I’m sure this sounds self-serving since I’m a history teacher, but I believe it is true regardless. Look at the news, follow any major storylines, and you’ll see that people of all political persuasions are taking more liberties with ‘truth’ than ever before. As a result, we need to arm ourselves against those influences by being knowledgeable about the past. And the only way to do that is through learning it. The danger here is that ALL HISTORY that you learn is biased in some way. All of it. Some person wrote it, and therefore the history is influenced by the person who wrote it. We need to remember that is also true of every news article we read, whether about something as huge as politics and tax cuts or something as mundane as a basketball game. The key is: go learn your history, and then you will be better able to see through the biased ‘truth’ being presented by both sides, and you will thus be better able to make an informed judgment about what the truth really is. Start with something simple: sign up for the “This Day In History” email from the History Channel website, and then just read the major headlines each day. You’ll be amazed at how much you’ll learn in a few minutes.

9. Looking to serve other people builds better relationships than just looking to profit from them.

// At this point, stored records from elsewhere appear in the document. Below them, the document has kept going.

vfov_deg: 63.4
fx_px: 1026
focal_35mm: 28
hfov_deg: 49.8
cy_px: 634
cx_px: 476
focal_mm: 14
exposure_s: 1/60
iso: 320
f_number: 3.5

I have always believed in the value of building good relationships, and I learned this year that it’s even more important than I’d realized. Again, I came across this by listening to various podcasts in which Bob Burg (best-selling author of ‘The Go-Giver’ and other books, www.burg.com) emphasized how important it is that we serve other people even when it isn’t going to get us more business or help us make better profits. Also, at the recommendation of my best friend, I read a couple of great books by Andy Andrews (The Noticer and The Noticer Returns ) that emphasize similar ideas. Simply by looking to serve first we build better relationships. In the long run, these may help us profit more, but the point is: profit ISN’T the point. Relationships are.

10. “Where there’s life, there’s hope...and need of vittles.” (J.R.R. Tolkien)

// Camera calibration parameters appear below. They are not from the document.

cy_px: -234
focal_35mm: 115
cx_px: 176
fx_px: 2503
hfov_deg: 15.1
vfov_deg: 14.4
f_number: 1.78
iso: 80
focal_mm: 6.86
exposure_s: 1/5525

My wife and I enjoying a date in Orlando after I spoke at a conference there. It’s hard not to be hopeful when surrounded by beauty.

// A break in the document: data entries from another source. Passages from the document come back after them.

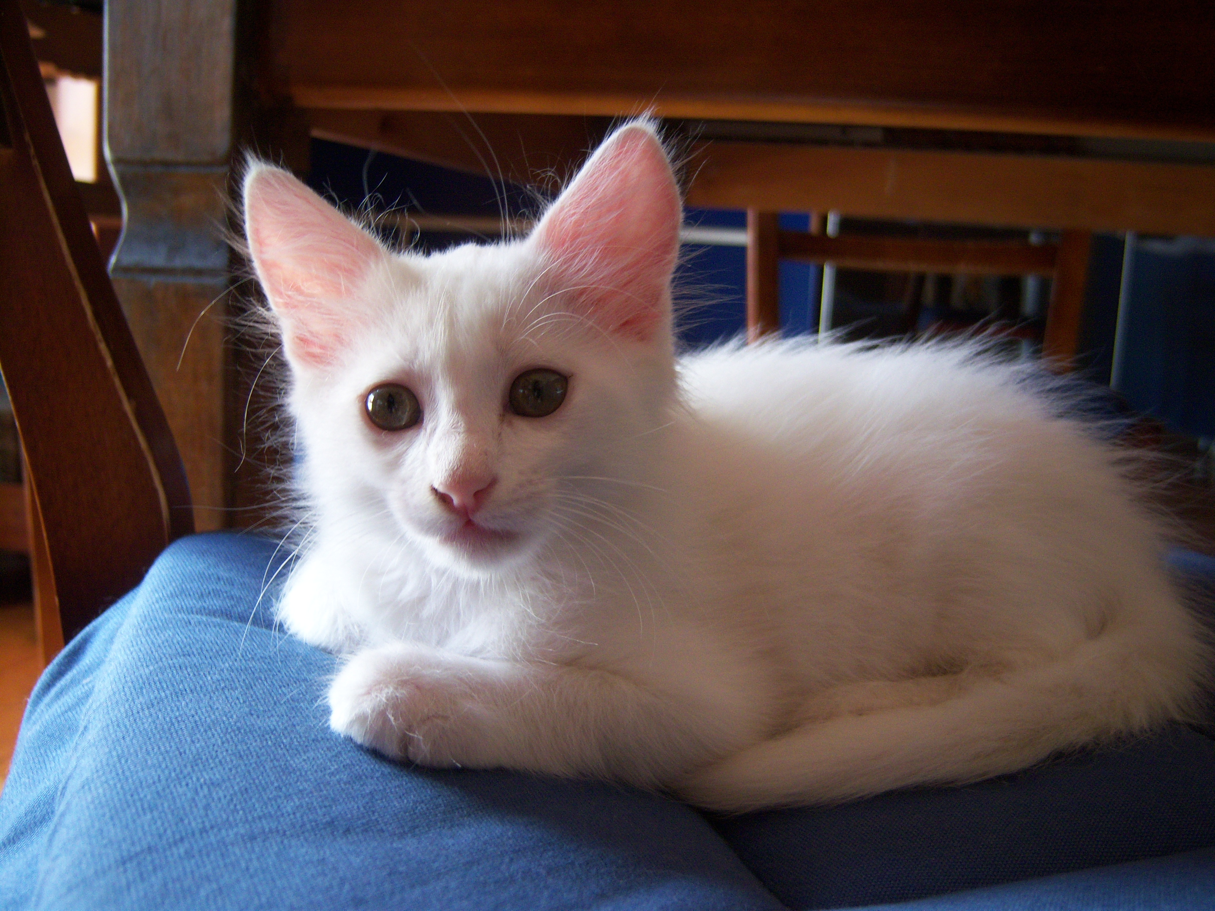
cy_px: 456
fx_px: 1264
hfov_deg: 51.4
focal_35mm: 36
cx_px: 608
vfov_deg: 39.7
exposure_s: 1/13
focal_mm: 7.5
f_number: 2.8
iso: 160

My wife and I enjoying a date in Orlando after I spoke at a conference there. It’s hard not to be hopeful when surrounded by beauty.

This year, like all years, I’ve spent much time reading through the works of Tolkien and C.S. Lewis, and I also began reading works by a man that influenced both of them: G.K. Chesterton. Throughout all of their works, there is a common theme: hope. No matter how bad things are (or seem to be), where there’s life, there’s hope, as Tolkien says. 2018 seemed to be awful for a lot of people in a lot of ways, and unfortunately that means many people are anticipating 2019 to be even worse. Fortunately, this doesn’t have to be so. Let’s commit to making our little pocket of the world a better place, full of hope and joy, and together we can make 2019 better than any of us expect! If you don't believe me, that's ok; do me a favor and go read anything by Tolkien (especially 'The Hobbit' or 'The Lord of the Rings') or Lewis (especially 'The Chronicles of Narnia' or 'Mere Christianity') and just enjoy them. You'll also be amazed at how hopeful you feel while reading them.

For a number of years now, I have been reminded of one important truth: we can all be redeemed, none of us is without hope of improvement. I believe that the Bible is true, and it teaches us that all of us are broken sinners; but it also teaches us that we have a hope in Jesus Christ. It teaches us that He will never leave us or forsake us, and it teaches us that through Him, no matter who we are or what we’ve done, His grace is sufficient for us. Therefore, there is ALWAYS hope. Let’s look forward to a hope-filled 2019!

Action Step:

Today, write down five lessons you learned in 2018, and how you hope to apply those lessons in 2019.